Exercise
Apart from the pictures, every part of the records below gets retyped exactly.

··· Source records ···

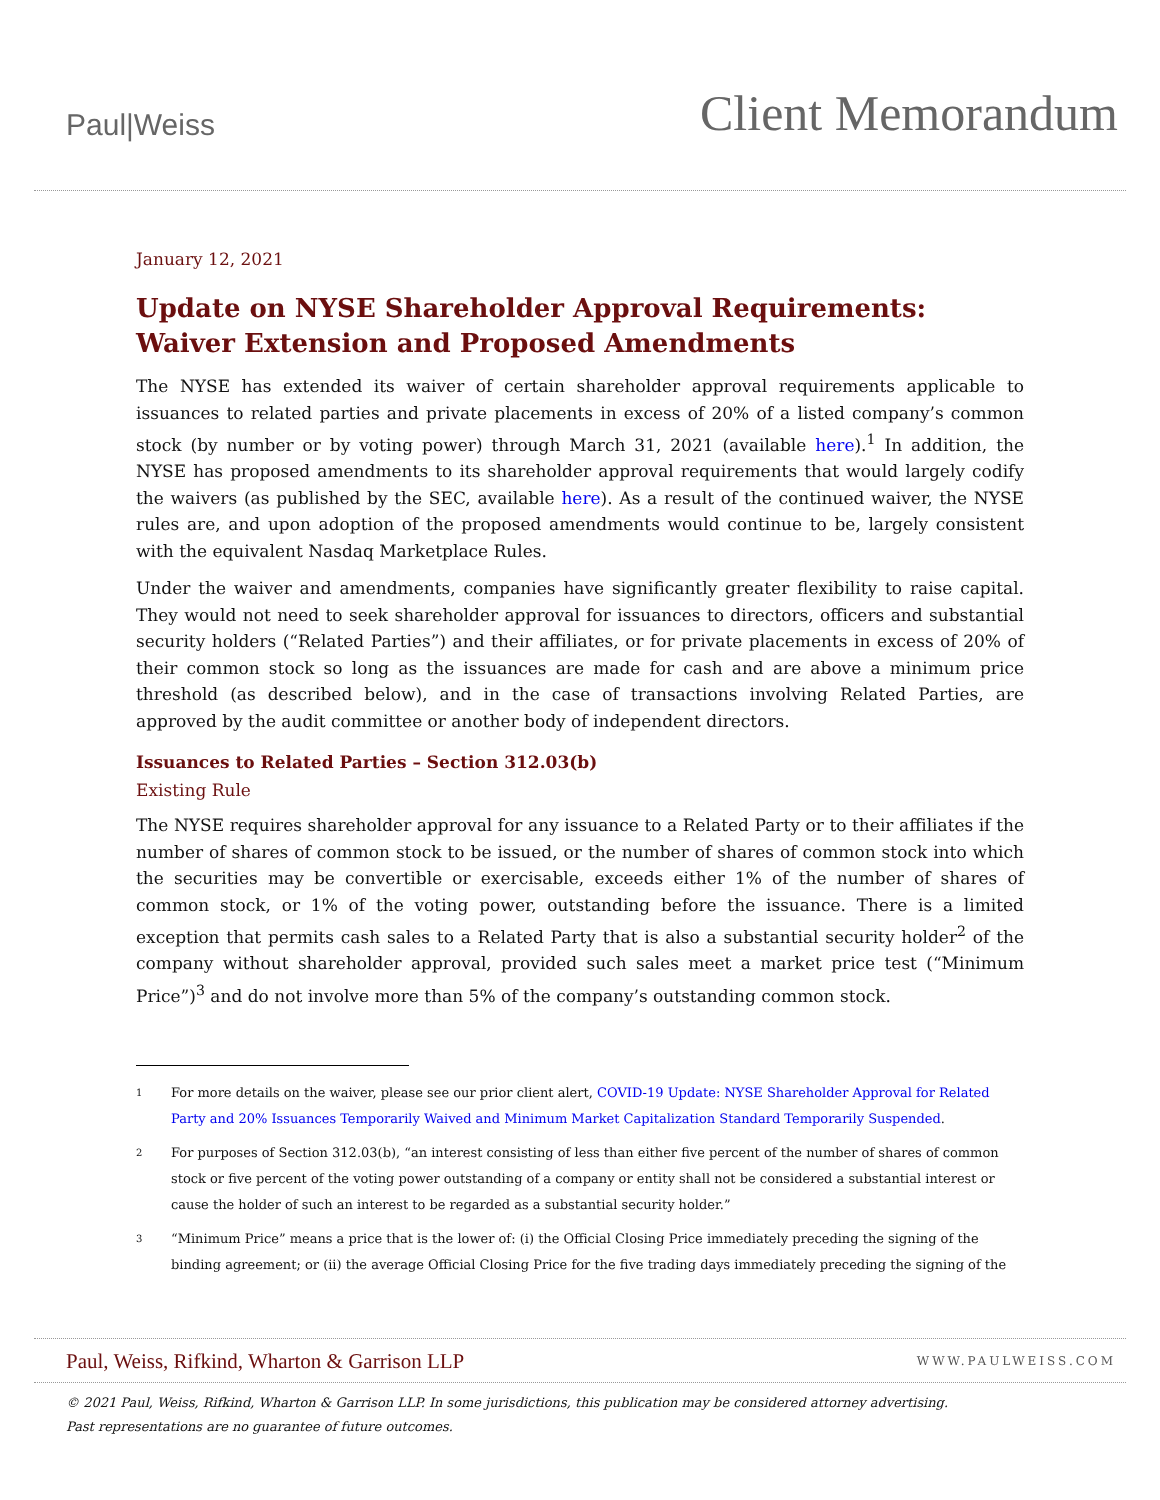Paul|Weiss
Client Memorandum
January 12, 2021
Update on NYSE Shareholder Approval Requirements: Waiver Extension and Proposed Amendments
The NYSE has extended its waiver of certain shareholder approval requirements applicable to issuances to related parties and private placements in excess of 20% of a listed company’s common stock (by number or by voting power) through March 31, 2021 (available here).<sup>1</sup> In addition, the NYSE has proposed amendments to its shareholder approval requirements that would largely codify the waivers (as published by the SEC, available here). As a result of the continued waiver, the NYSE rules are, and upon adoption of the proposed amendments would continue to be, largely consistent with the equivalent Nasdaq Marketplace Rules.
Under the waiver and amendments, companies have significantly greater flexibility to raise capital. They would not need to seek shareholder approval for issuances to directors, officers and substantial security holders (“Related Parties”) and their affiliates, or for private placements in excess of 20% of their common stock so long as the issuances are made for cash and are above a minimum price threshold (as described below), and in the case of transactions involving Related Parties, are approved by the audit committee or another body of independent directors.
Issuances to Related Parties – Section 312.03(b)
Existing Rule
The NYSE requires shareholder approval for any issuance to a Related Party or to their affiliates if the number of shares of common stock to be issued, or the number of shares of common stock into which the securities may be convertible or exercisable, exceeds either 1% of the number of shares of common stock, or 1% of the voting power, outstanding before the issuance. There is a limited exception that permits cash sales to a Related Party that is also a substantial security holder<sup>2</sup> of the company without shareholder approval, provided such sales meet a market price test (“Minimum Price”)<sup>3</sup> and do not involve more than 5% of the company’s outstanding common stock.
1
For more details on the waiver, please see our prior client alert, COVID-19 Update: NYSE Shareholder Approval for Related Party and 20% Issuances Temporarily Waived and Minimum Market Capitalization Standard Temporarily Suspended.
2
For purposes of Section 312.03(b), “an interest consisting of less than either five percent of the number of shares of common stock or five percent of the voting power outstanding of a company or entity shall not be considered a substantial interest or cause the holder of such an interest to be regarded as a substantial security holder.”
3
“Minimum Price” means a price that is the lower of: (i) the Official Closing Price immediately preceding the signing of the binding agreement; or (ii) the average Official Closing Price for the five trading days immediately preceding the signing of the
Paul, Weiss, Rifkind, Wharton & Garrison LLP
WWW.PAULWEISS.COM
© 2021 Paul, Weiss, Rifkind, Wharton & Garrison LLP. In some jurisdictions, this publication may be considered attorney advertising.
Past representations are no guarantee of future outcomes.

···

Answer section
Paul|Weiss
Client Memorandum
January 12, 2021
Update on NYSE Shareholder Approval Requirements: Waiver Extension and Proposed Amendments
The NYSE has extended its waiver of certain shareholder approval requirements applicable to issuances to related parties and private placements in excess of 20% of a listed company’s common stock (by number or by voting power) through March 31, 2021 (available here).<sup>1</sup> In addition, the NYSE has proposed amendments to its shareholder approval requirements that would largely codify the waivers (as published by the SEC, available here). As a result of the continued waiver, the NYSE rules are, and upon adoption of the proposed amendments would continue to be, largely consistent with the equivalent Nasdaq Marketplace Rules.
Under the waiver and amendments, companies have significantly greater flexibility to raise capital. They would not need to seek shareholder approval for issuances to directors, officers and substantial security holders (“Related Parties”) and their affiliates, or for private placements in excess of 20% of their common stock so long as the issuances are made for cash and are above a minimum price threshold (as described below), and in the case of transactions involving Related Parties, are approved by the audit committee or another body of independent directors.
Issuances to Related Parties – Section 312.03(b)
Existing Rule
The NYSE requires shareholder approval for any issuance to a Related Party or to their affiliates if the number of shares of common stock to be issued, or the number of shares of common stock into which the securities may be convertible or exercisable, exceeds either 1% of the number of shares of common stock, or 1% of the voting power, outstanding before the issuance. There is a limited exception that permits cash sales to a Related Party that is also a substantial security holder<sup>2</sup> of the company without shareholder approval, provided such sales meet a market price test (“Minimum Price”)<sup>3</sup> and do not involve more than 5% of the company’s outstanding common stock.
1
For more details on the waiver, please see our prior client alert, COVID-19 Update: NYSE Shareholder Approval for Related Party and 20% Issuances Temporarily Waived and Minimum Market Capitalization Standard Temporarily Suspended.
2
For purposes of Section 312.03(b), “an interest consisting of less than either five percent of the number of shares of common stock or five percent of the voting power outstanding of a company or entity shall not be considered a substantial interest or cause the holder of such an interest to be regarded as a substantial security holder.”
3
“Minimum Price” means a price that is the lower of: (i) the Official Closing Price immediately preceding the signing of the binding agreement; or (ii) the average Official Closing Price for the five trading days immediately preceding the signing of the
Paul, Weiss, Rifkind, Wharton & Garrison LLP
WWW.PAULWEISS.COM
© 2021 Paul, Weiss, Rifkind, Wharton & Garrison LLP. In some jurisdictions, this publication may be considered attorney advertising.
Past representations are no guarantee of future outcomes.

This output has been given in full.